Cheryl E-mailed and asked if I would mind expanding on why, after such a long pause, I was inspired to start lying, er – writing “imaginatively” again.
How about just CAN’T SAY NO? Some OCDs wash their hands—others can’t stop lying— imaginatively. Your narrator is probably just a victim of the in-born psychoneurotic need to tell entertaining stories—for recognition and remuneration would be nice too.
It’s just in there.
In the summer between high school and college I was writing pieces for Aardvark Magazine, a humor and satire rag by students out of the U of Chicago. Home for Christmas, I ran into a neighbor kid who had joined the Air Force. He asked if I was the guy who wrote funny stuff for Aardvark, as it was in the canteen on base in Okinawa. Yep, that was me. I do crave recognition —atta boy—you make someone laugh or cry or just think about something is enough. It made me feel important and gave a little self-respect to a kid who flunked second grade.

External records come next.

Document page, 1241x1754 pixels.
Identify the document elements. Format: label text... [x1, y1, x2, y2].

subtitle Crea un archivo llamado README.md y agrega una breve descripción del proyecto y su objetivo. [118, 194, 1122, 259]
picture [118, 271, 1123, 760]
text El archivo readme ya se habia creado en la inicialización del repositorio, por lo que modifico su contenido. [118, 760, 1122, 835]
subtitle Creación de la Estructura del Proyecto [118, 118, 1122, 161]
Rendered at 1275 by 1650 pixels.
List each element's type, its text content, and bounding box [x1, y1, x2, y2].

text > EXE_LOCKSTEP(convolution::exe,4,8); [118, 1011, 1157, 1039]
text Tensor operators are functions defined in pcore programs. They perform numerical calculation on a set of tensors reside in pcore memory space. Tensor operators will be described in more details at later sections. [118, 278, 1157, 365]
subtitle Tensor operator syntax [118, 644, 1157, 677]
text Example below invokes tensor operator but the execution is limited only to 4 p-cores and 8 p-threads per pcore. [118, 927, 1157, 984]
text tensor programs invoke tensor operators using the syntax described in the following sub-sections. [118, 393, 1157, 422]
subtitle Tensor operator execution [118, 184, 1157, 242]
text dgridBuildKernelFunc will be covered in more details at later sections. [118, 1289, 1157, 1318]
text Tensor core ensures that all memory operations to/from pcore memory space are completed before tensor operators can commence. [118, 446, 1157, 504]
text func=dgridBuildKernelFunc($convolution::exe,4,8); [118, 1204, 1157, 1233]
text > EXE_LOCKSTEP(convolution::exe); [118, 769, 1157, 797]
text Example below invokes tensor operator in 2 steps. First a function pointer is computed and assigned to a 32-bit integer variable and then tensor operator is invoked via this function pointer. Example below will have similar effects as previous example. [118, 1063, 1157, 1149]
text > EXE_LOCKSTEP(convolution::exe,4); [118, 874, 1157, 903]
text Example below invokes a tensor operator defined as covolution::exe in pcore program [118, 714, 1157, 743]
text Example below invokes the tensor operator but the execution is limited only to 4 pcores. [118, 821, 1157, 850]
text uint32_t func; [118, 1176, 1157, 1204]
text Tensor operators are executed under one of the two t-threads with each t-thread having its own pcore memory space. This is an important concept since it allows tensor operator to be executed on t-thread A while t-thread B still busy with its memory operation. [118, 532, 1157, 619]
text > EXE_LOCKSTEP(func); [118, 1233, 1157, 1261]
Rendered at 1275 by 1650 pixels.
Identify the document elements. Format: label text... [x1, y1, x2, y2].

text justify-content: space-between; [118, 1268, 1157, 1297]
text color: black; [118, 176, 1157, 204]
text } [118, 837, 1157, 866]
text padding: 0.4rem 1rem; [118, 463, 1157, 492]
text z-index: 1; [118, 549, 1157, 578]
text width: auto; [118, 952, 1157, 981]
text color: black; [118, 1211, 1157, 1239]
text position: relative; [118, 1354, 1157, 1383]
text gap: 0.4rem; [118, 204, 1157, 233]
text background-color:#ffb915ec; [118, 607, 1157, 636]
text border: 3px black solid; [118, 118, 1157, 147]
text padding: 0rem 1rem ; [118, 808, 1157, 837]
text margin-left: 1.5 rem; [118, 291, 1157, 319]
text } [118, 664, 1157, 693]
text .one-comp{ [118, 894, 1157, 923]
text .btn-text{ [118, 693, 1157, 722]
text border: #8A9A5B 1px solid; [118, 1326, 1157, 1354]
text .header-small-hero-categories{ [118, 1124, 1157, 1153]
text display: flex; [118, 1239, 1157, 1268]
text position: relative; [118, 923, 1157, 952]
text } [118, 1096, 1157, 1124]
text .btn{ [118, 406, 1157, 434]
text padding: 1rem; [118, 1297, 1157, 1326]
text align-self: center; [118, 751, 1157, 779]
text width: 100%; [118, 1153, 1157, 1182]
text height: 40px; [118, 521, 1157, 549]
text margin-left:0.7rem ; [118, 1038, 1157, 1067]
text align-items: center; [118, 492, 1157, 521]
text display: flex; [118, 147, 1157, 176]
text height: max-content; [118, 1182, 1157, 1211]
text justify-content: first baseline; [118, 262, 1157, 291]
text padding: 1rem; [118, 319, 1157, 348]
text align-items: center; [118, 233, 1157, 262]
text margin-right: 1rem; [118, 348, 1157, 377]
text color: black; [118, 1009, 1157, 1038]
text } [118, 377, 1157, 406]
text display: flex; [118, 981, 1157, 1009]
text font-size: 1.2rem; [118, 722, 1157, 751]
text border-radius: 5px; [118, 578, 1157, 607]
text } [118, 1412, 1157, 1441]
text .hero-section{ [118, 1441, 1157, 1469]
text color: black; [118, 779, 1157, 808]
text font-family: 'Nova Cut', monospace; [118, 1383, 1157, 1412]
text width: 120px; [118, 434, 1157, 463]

When George Gershwin was asked why he kept on writing after Porgy and Bess was panned by an anti-Semitic and racist press in 1935, when it closed and he and his brother were dead broke, having put all they had into the musical, he said:
“Why keep on writing? Because I really want to be famous, that’s why.”
Maybe that’s it with me too. When I was writing a humor and satire column for the Daily Iowan in ’69, I used to go down to the Student Union and watch people read the paper. When someone laughed or grinned I would sidle up behind to see what did it. Often it was my column. Then I could head over to class and it didn’t matter so much that my story would get workshopped though one of Bill Munn’s kidneys—or both.
Then on the way out (not a bad guy when he wasn’t assassinating our stories) he would say, “Hey, nice throw-away in the DI this morning. Not letters of course, but pretty amusing. You have a knack for that stuff.”
Wish I could find Bill, tie him to a chair, then read out loud the over 12K words I’ve already got of The Nun, The Critic (BM) and The 80-Yard Run (or maybe Grizzled ‘60s Workshop Grad Tells All!) until that poor SOB passes out! He never would put up his own worksheet for class either; probably knew his hair would spontaneously combust and cook his brain in its own juice.
But I digress. On the third page of We Wanted to Be Writers, there is this:
“Many suffer from the incurable disease of writing and it becomes chronic in their sick minds.” Juvenal, c. 55 – 127. J was a satirist and wrote of his work “. . . indignation creates my poetry.”
I think that about sums it up for me too—the why I keep scribbling. It’s the “. . . disease of writing . . . sick (sick, sick) minds” too. So here I am, still crazy after all these years.